ECLI:NL:CRVB:2003:AI1280
Centrale Raad van Beroep
- Hoger beroep
- J.C.F. Talman
- G.J.H. Doornewaard
- R. Kooper
- Rechtspraak.nl
Beoordeling van de opschorting van de plaatsingsprocedure van een arbeidsongeschikte gemeenteambtenaar
In deze zaak gaat het om een hoger beroep van een gemeenteambtenaar die arbeidsongeschikt is en niet geplaatst kon worden in een nieuwe organisatie. De appellant, die sinds september 1996 wegens arbeidsongeschiktheid niet meer werkte, had verzocht om opschorting van de plaatsingsprocedure. Dit verzoek werd door het College van burgemeester en wethouders van de gemeente Dordrecht afgewezen, met de mededeling dat de plaatsingsprocedure zou worden opgeschort tot het moment dat de appellant medisch gezien in voldoende mate hersteld zou zijn. De appellant was het niet eens met deze beslissing en stelde dat hij nog steeds de functie bekleedde, ondanks zijn ziekte.
De rechtbank Dordrecht verklaarde het beroep van de appellant gegrond en vernietigde het bestreden besluit, waarbij het bezwaar van de appellant niet-ontvankelijk werd verklaard.
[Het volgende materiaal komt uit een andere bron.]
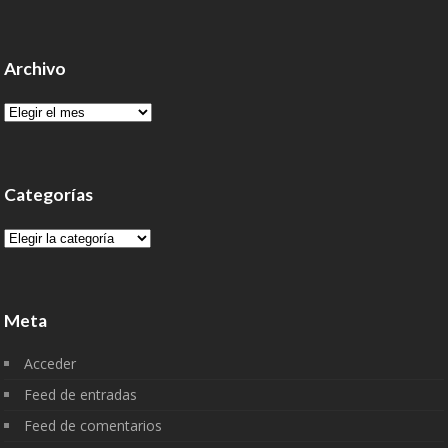
Archivo
Archivo
Categorías
Categorías
Meta
Acceder
Feed de entradas
Feed de comentarios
De rechtbank oordeelde dat er geen geschil was tussen partijen, omdat de aanstelling van de appellant als gemeenteambtenaar gehandhaafd bleef. De appellant ging in hoger beroep en voerde grieven aan over de voeging van zijn zaak met andere beroepen.
De Centrale Raad van Beroep oordeelde dat de rechtbank terecht de zaken had gevoegd, omdat ze betrekking hadden op dezelfde materie. De Raad concludeerde dat de hoorprocedure in bezwaar correct was verlopen en dat de appellant geen recht had op schadevergoeding. Uiteindelijk werd de aangevallen uitspraak vernietigd en werd het inleidend beroep ongegrond verklaard. De gemeente Dordrecht werd verplicht om het griffierecht aan de appellant te vergoeden.